The last time they had talked had been two months ago. He had, in fact, agreed when she’d said that as a man approached his thirties, he ought to consider marrying. It had seemed an innocuous enough statement at the time. It had been talk that was not just small, but miniscule.

“You agreed to do your duty,” she said calmly.

“I said I would marry,” he said carefully. “I don’t believe I spoke a word about duty.”

Her nose twitched and her lips flattened, as if the idea that marriage could be more than a duty made her want to sneeze. Still, she didn’t say anything until the next course had been laid in front of them. Then, she waited until Robert had taken a bite—and couldn’t protest—before speaking.

“If we are to approach the matter properly, it might well take years. Such a thing cannot be taken on cavalierly. There are backgrounds to inquire into, information to obtain.” She picked up her fork. “We must make lists. I’ve started three already.”

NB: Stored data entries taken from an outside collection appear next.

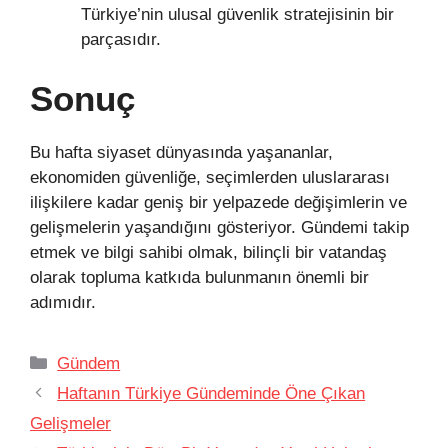
Türkiye’nin ulusal güvenlik stratejisinin bir
parçasıdır.
Sonuç
Bu hafta siyaset dünyasında yaşananlar,
ekonomiden güvenliğe, seçimlerden uluslararası
ilişkilere kadar geniş bir yelpazede değişimlerin ve
gelişmelerin yaşandığını gösteriyor. Gündemi takip
etmek ve bilgi sahibi olmak, bilinçli bir vatandaş
olarak topluma katkıda bulunmanın önemli bir
adımıdır.
Kategoriler
Gündem
Haftanın Türkiye Gündeminde Öne Çıkan
Gelişmeler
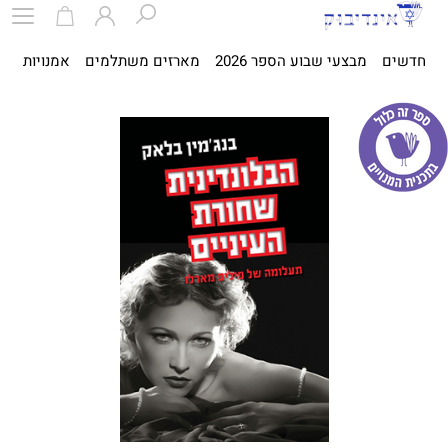
חדשים
מבצעי שבוע הספר 2026
מארזים משתלמים
אמנויות
ספ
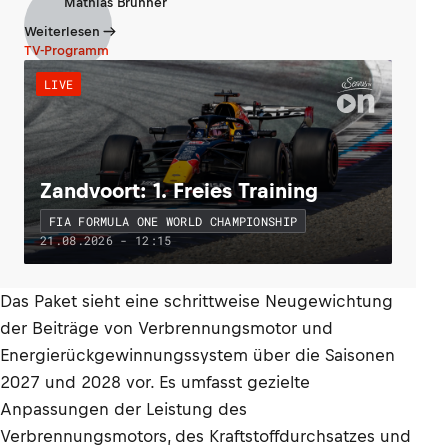
Mathias Brunner
Weiterlesen
TV-Programm
LIVE
Zandvoort: 1. Freies Training
FIA FORMULA ONE WORLD CHAMPIONSHIP
21.08.2026 - 12:15
Das Paket sieht eine schrittweise Neugewichtung
der Beiträge von Verbrennungsmotor und
Energierückgewinnungssystem über die Saisonen
2027 und 2028 vor. Es umfasst gezielte
Anpassungen der Leistung des
Verbrennungsmotors, des Kraftstoffdurchsatzes und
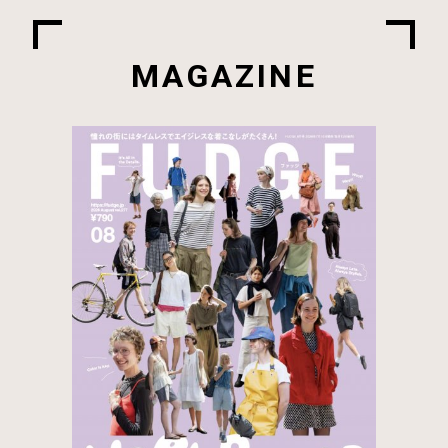
MAGAZINE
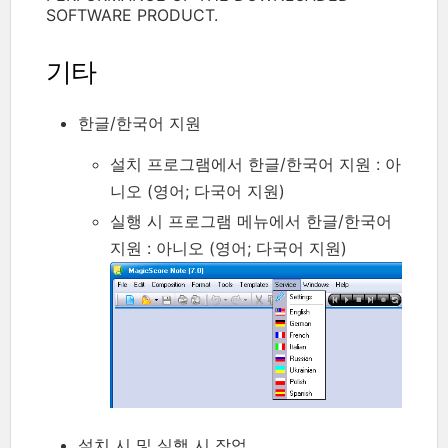
SOFTWARE PRODUCT.
기타
한글/한국어 지원
설치 프로그램에서 한글/한국어 지원 : 아
니오 (영어; 다국어 지원)
실행 시 프로그램 메뉴에서 한글/한국어
지원 : 아니오 (영어; 다국어 지원)
설치 시 및 실행 시 작업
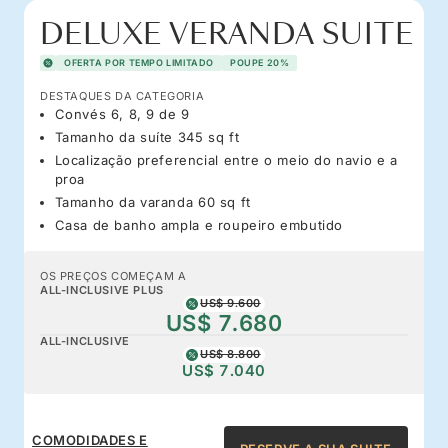
DELUXE VERANDA SUITE
OFERTA POR TEMPO LIMITADO
POUPE 20%
DESTAQUES DA CATEGORIA
Convés 6, 8, 9 de 9
Tamanho da suíte 345 sq ft
Localização preferencial entre o meio do navio e a
proa
Tamanho da varanda 60 sq ft
Casa de banho ampla e roupeiro embutido
OS PREÇOS COMEÇAM A
ALL-INCLUSIVE PLUS
US$ 9.600
US$ 7.680
ALL-INCLUSIVE
US$ 8.800
US$ 7.040
COMODIDADES E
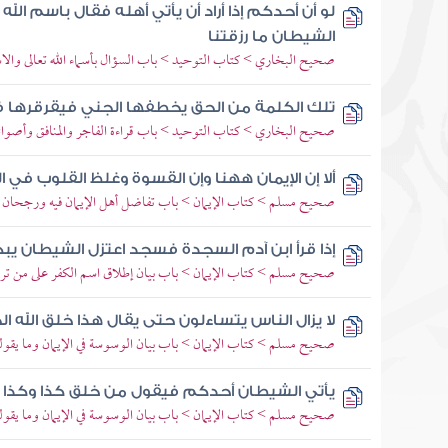
لو أن أحدكم إذا أراد أن يأتي أهله فقال باسم ال
الشيطان ما رزقتنا
صحيح البخاري > كتاب التوحيد > باب السؤال بأسماء الله تعالى والاس
تلك الكلمة من الحق يخطفها الجني فيقرقرها ف
صحيح البخاري > كتاب التوحيد > باب قراءة الفاجر والمنافق وأصوات
ألا إن الإيمان ههنا وإن القسوة وغلظ القلوب في ا
صحيح مسلم > كتاب الإيمان > باب تفاضل أهل الإيمان فيه ورجحان أ
إذا قرأ ابن آدم السجدة فسجد اعتزل الشيطان يب
صحيح مسلم > كتاب الإيمان > باب بيان إطلاق اسم الكفر على من تر
لا يزال الناس يتساءلون حتى يقال هذا خلق الله ا
صحيح مسلم > كتاب الإيمان > باب بيان الوسوسة في الإيمان وما يقو
يأتي الشيطان أحدكم فيقول من خلق كذا وكذا 
صحيح مسلم > كتاب الإيمان > باب بيان الوسوسة في الإيمان وما يقو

Robert swallowed the bite of fish even though his throat had just dried. For all that the woman sitting before him was his mother, she was a stranger. He’d scarcely seen her when he’d been a child. There had been a time when he’d wanted her to care for him. He’d wanted it desperately; he’d made excuse after excuse for her absence. But she’d made it painfully clear that his excuses were just that, and that she wanted nothing to do with him.